Spirituality is a worldview that suggests there is more to life than what people experience on a sensory and physical level. It often involves religious traditions that focus on the belief in a higher form of intelligence or consciousness running the universe and a larger purpose for human existence. People may also describe themselves as spiritual without being religious. Spirituality often focuses on finding inspiration, reverence, awe, meaning and purpose in one’s life. It tends to come into focus during times of emotional stress, physical (and mental) illness, death, loss or grief.
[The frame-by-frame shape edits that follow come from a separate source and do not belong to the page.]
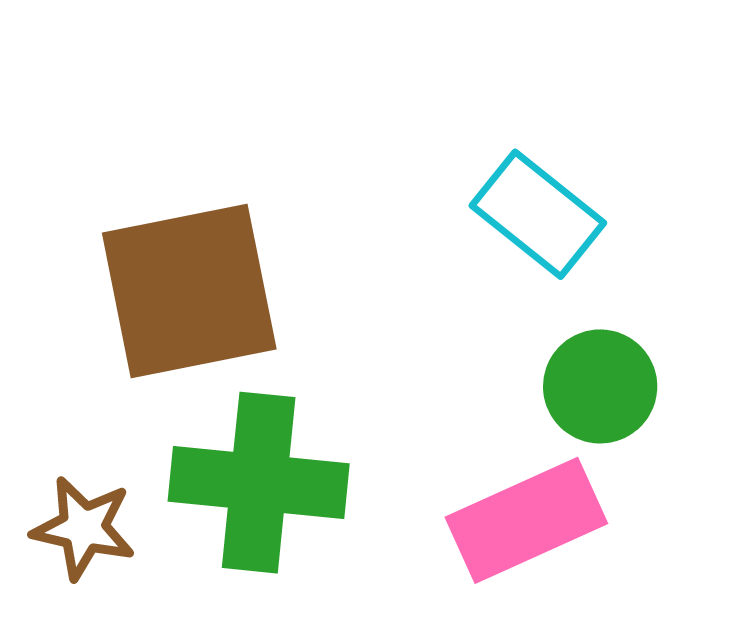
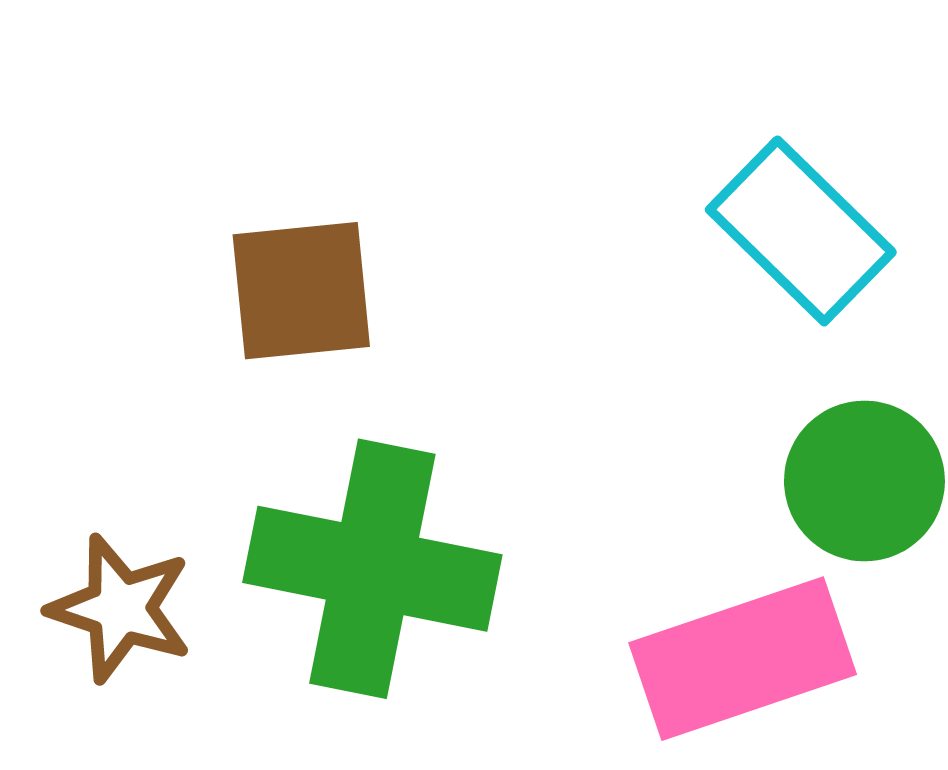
brown square: (189, 291) -> (301, 291), size x0.6

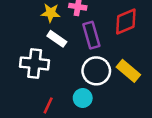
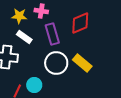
cyan circle: (83, 98) -> (34, 85), moved

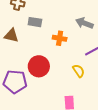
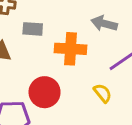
orange cross: (60, 38) -> (71, 49), size x1.5

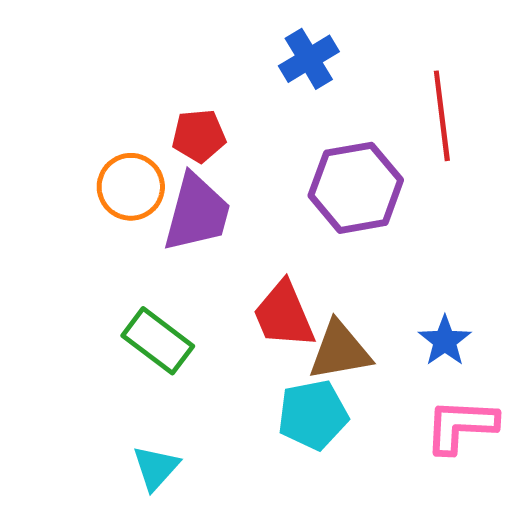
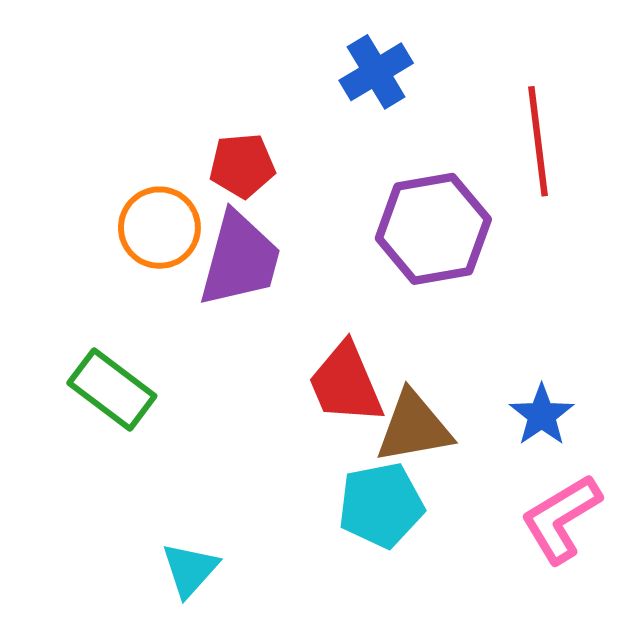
green rectangle: (158, 341) -> (112, 390), moved
pink L-shape: (461, 426) -> (561, 519), turned -34

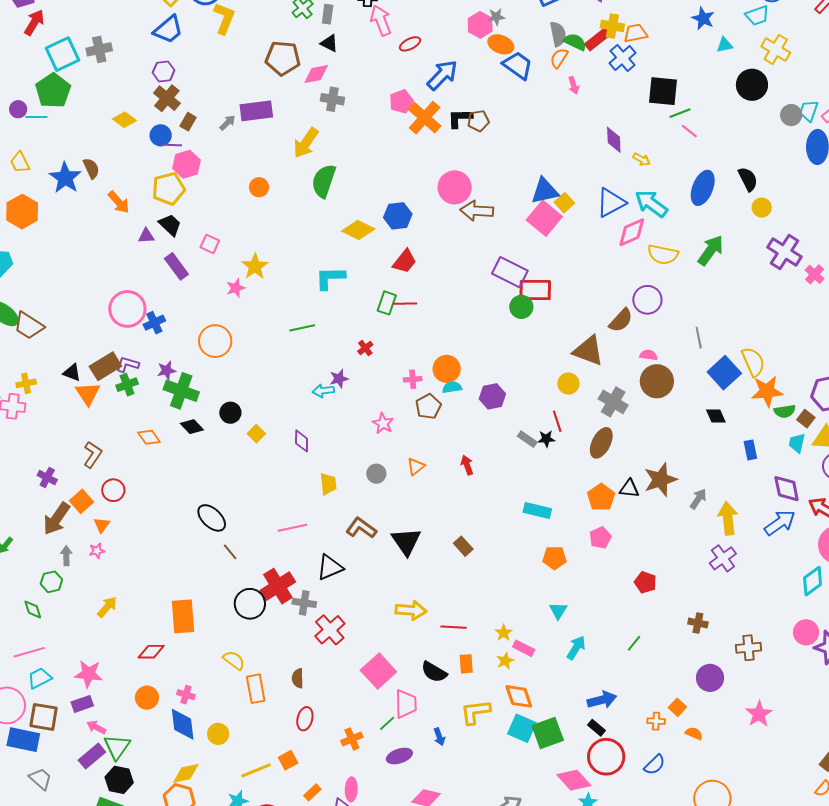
A person’s spirituality can look like religion or it could be related to a practice of meditation, yoga, healing, psychic powers, Astrology and the paranormal. It can involve going to a church, synagogue or mosque. It can also include a daily practice of prayer, meditation or mindfulness, or it can be connected to nature and art. Increasingly, therapists are finding it helpful to work with patients on their spirituality. This can be done through a variety of tools including lifemaps in which patients depict their spiritual journey; genograms, in which they chart the role of spirituality over several generations of their family; and eco-maps, in which they explore their current relationship with the environment.
Spirituality requires practice, commitment and love for yourself. It can be beneficial for coping with anxiety, stress and depression and for developing hope and optimism in your life. It can also boost immune function and promote self-transcendent emotions, such as gratitude, self-compassion, awe and hope.